A good night’s sleep didn’t clear it up, so tonight after the gym and a quick dinner, I got out the cigarettes and the kleenex and called Father T. I told him about my frustration, my anger, my depression. My feeling that I had failed, again, to be the man I wanted to be. How I don’t usually feel this bad but I never feel all that good, either; how feeling bad was a kind of relief, because at least I was feeling something, and maybe that something was closer to the truth.

Answer me, tell me I’m doing something wrong; tell me I feel this way because I’m living the wrong way. Tell me that everything is okay, and that I just can’t see it because I’m not wise enough, tell me that everything will be fine, and that I just can’t get there because I’m not strong enough. Tell me, tell me. I can take it.

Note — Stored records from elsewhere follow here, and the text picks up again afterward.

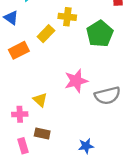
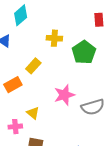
yellow rectangle: (46, 34) -> (33, 66), moved
orange rectangle: (19, 50) -> (13, 85), moved

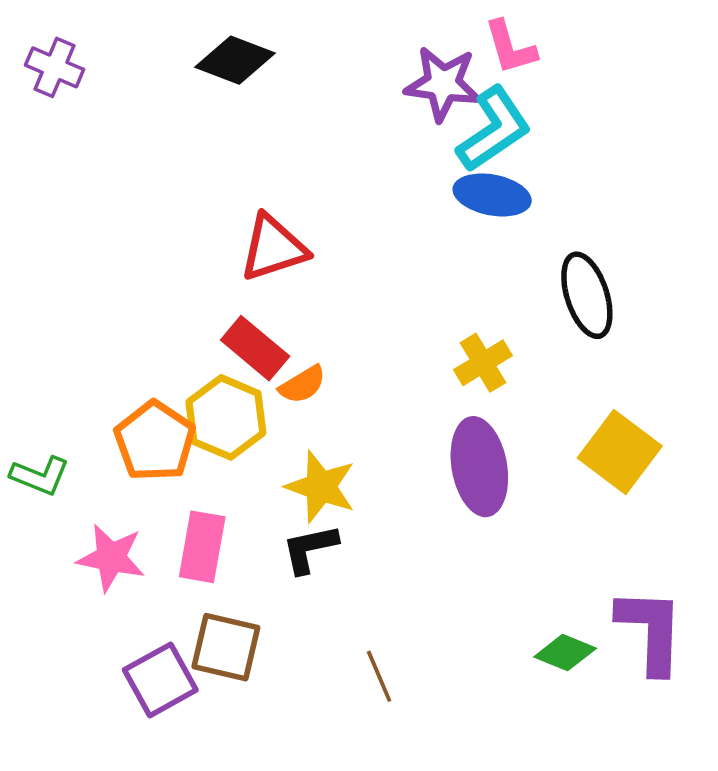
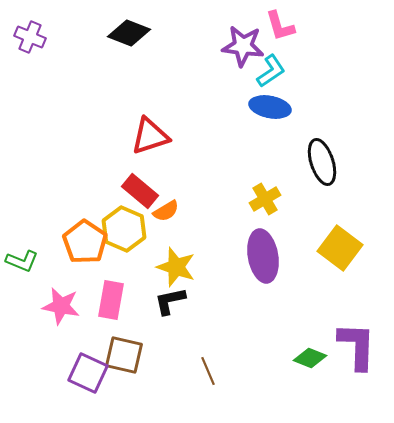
cyan L-shape: (494, 129) -> (271, 71), size x0.7
purple square: (160, 680) -> (88, 373), turned -36

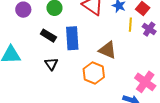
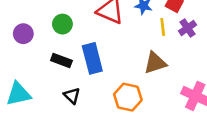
purple cross: (149, 29) -> (188, 28), turned 32
brown triangle: (107, 50) -> (155, 63), moved, turned -30

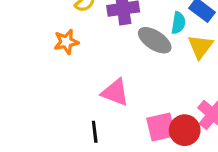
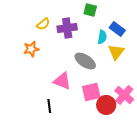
gray ellipse: (155, 40) -> (85, 61), moved
pink square: (161, 127) -> (91, 92), moved

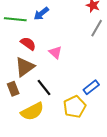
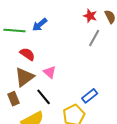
pink triangle: (55, 52) -> (50, 72), moved

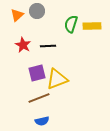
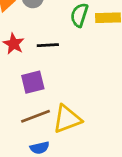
yellow triangle: (57, 79) -> (67, 119), moved

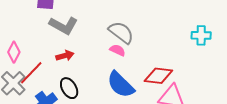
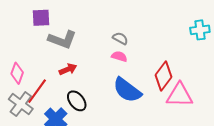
gray semicircle: (121, 32) -> (120, 38), size x0.6
red diamond: (158, 76) -> (163, 76), turned -52

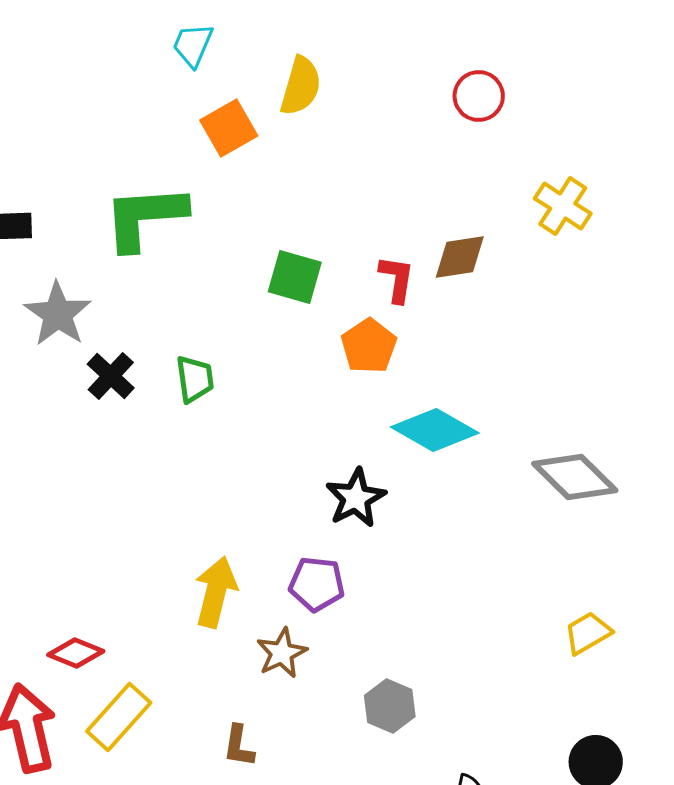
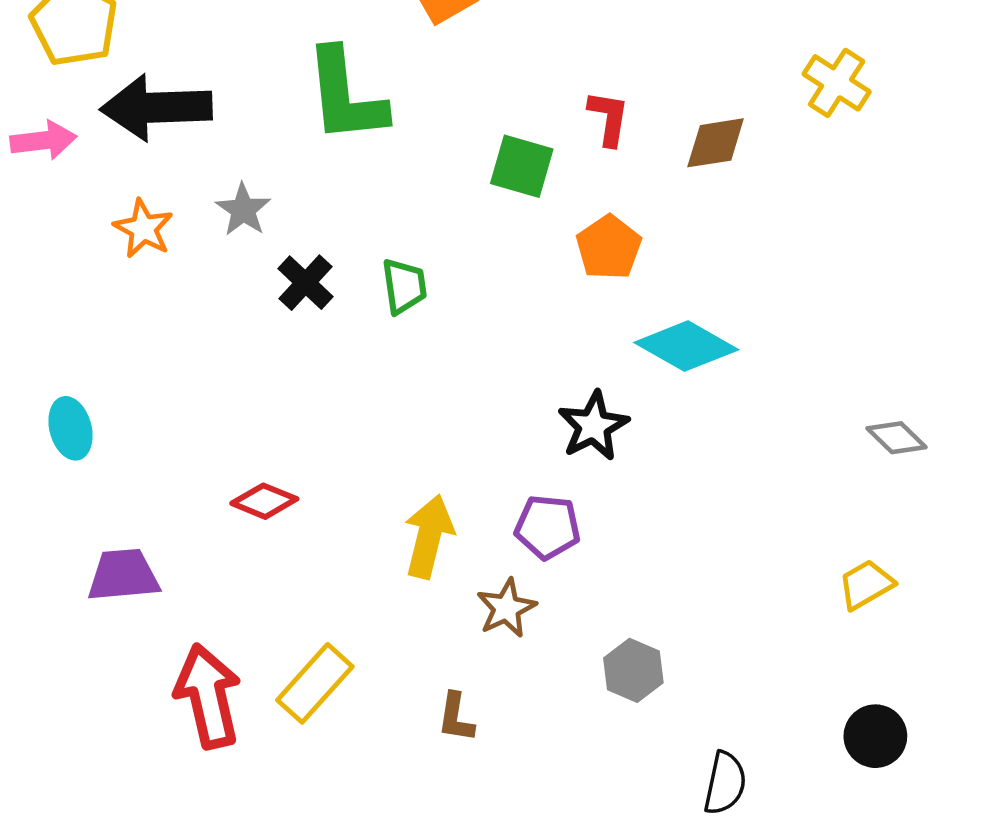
green L-shape: (145, 217) -> (345, 96), turned -92
red L-shape: (397, 279) -> (609, 118), moved
gray star: (58, 314) -> (243, 210), size x0.7
gray diamond: (575, 477) -> (897, 438), moved, size x0.6
red diamond: (76, 653) -> (264, 501), moved

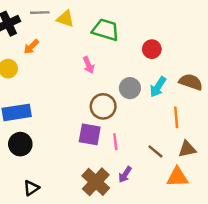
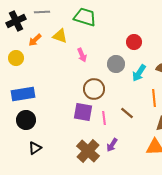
yellow triangle: (65, 19) -> (60, 36), moved
green trapezoid: (106, 30) -> (85, 17), moved
gray circle: (130, 88) -> (116, 64), moved
brown line: (155, 151) -> (127, 113), moved
black triangle: (31, 188) -> (35, 148), moved

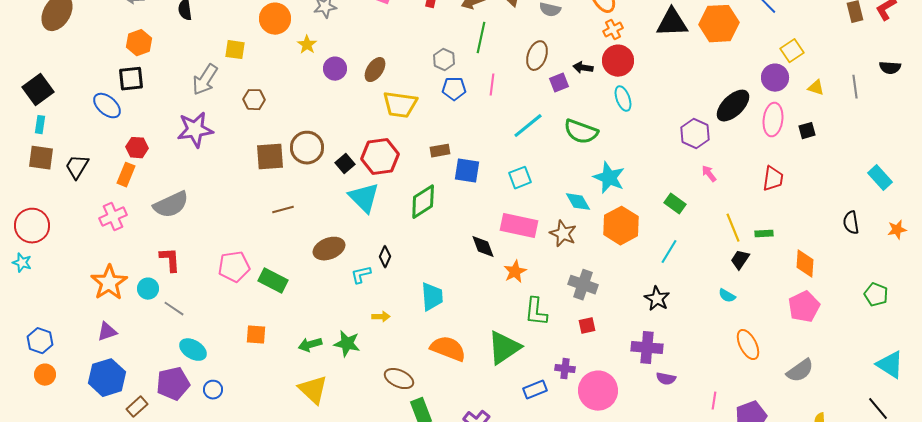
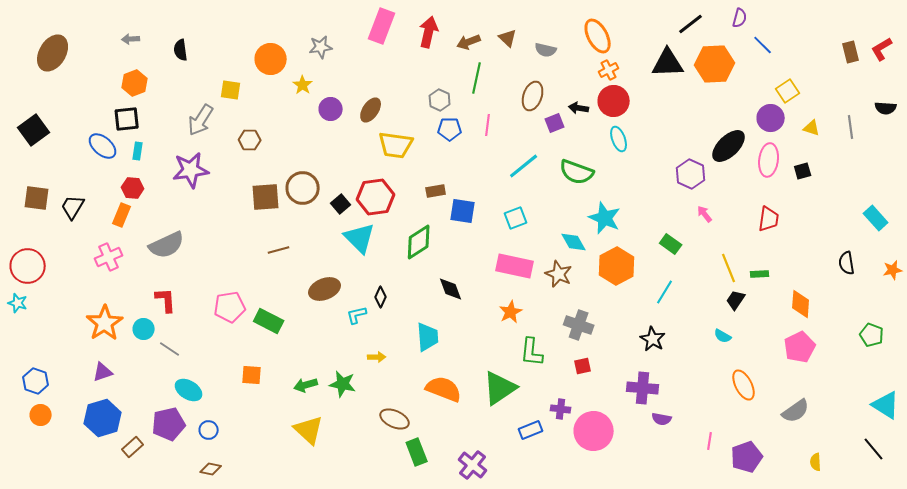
cyan rectangle: (40, 125) -> (138, 151), moved
black diamond: (483, 247) -> (451, 289), moved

That wasn’t what he told me.

FT: What you want is something real. We’re all wired for it. It’s just that your wires are pointing in the wrong direction.
SG: Yes…
FT: We’re all meant for love and for fulfillment. It’s the fulfillment that a man finds in marriage.
SG: Yes…
FT: Do you get what I’m saying?
SG: Yes, yes, I get it. Sure. But what I don’t get is why I’m meant for something that I never get to have.
FT: Yes.
FT: I don’t have an answer. I wish I had an answer. There is no answer.

That was the right answer.

Fr. T, if you had told me that I was wrong to feel how I feel, I wouldn’t have believed you. If you had told me that God was good and the world was beautiful, I might have believed you, but I would have hung up.

Instead, you gave me the truth that so many people think is too hard for me and for those like me. You respected me and trusted me, as they do not. You told me that I am called to a kind of martyrdom. That the world is difficult, and that there is no answer, not here, to the question of man’s woundedness. That my SSA is not fair, any more than Down Syndrome is fair, or poverty is fair.

That those who cry “Peace, peace,” when there is no peace, are lying. I am not okay, the world is not okay, none of us is okay. If you’ve never noticed it, then you’re not paying attention.

Being a secularist means believing that there is nothing wrong with the world or with us — or anyway, nothing that can’t be fixed by politics and technology. Thank God I’m a Christian. We don’t lie to ourselves; we know the world is broken, and all of us are broken with it. We know evil is real. And we know where to take it. We take it to the cross, we take it to the altar.

So I’m not okay, not today. But you’d be surprised how good I feel about it.

1 The whole thing is here.
2 Here in the writing business we call that “parallelism.” Not to be confused with its close cousin, “poor sentence construction.”

Call me a sap if you want, and you’ll be right, but I found the new Planet of the Apes moving. It wasn’t the friendship between the James Franco character and the ape, although that was pretty nicely done. It wasn’t the Noble Savage thing, which is not only tired but silly — it’s not civilization that makes man cruel, it’s sin.1

Nope, it was all the jumping through the trees that did it. I swear I was born to be roaming a veldt somewhere, which is funny because (a) I stare at glowing rectangles for a living, and (b) I’m not even sure what a veldt is.2 But Andy Serkis and the animators did a tremendous job of capturing the physicality of the apes: their simultaneous grace and heaviness, their total physical joy. Like Hopkins’ windhover: the fire that breaks from thee then!

I can’t see that kind of thing without thinking of Heaven. When I go for a hike3 and come to a clearing, somewhere where you can see the earth spread out below you for miles and miles, I always want to jump, because I’m almost certain that if I did, I would just glide. It seems like the thing to do: food is for eating, people are for loving, and mountain views are for leaping into.

Except you can’t, because you’ll go splat. Which is the difference between here and Heaven. Another good thing about being a Christian: knowing that desire doesn’t lie. If I want something that’s impossible on earth — and I do, so often — it’s because earth is just the shadow of the real thing, put here to remind us of what real life is.

1 A fact that is entirely missed by people who think that “civilization” means the same thing as “technology.”
2 But it’s a great word, isn’t it? How many English words have silent d’s?
3 And it’s been much, much too long since I have.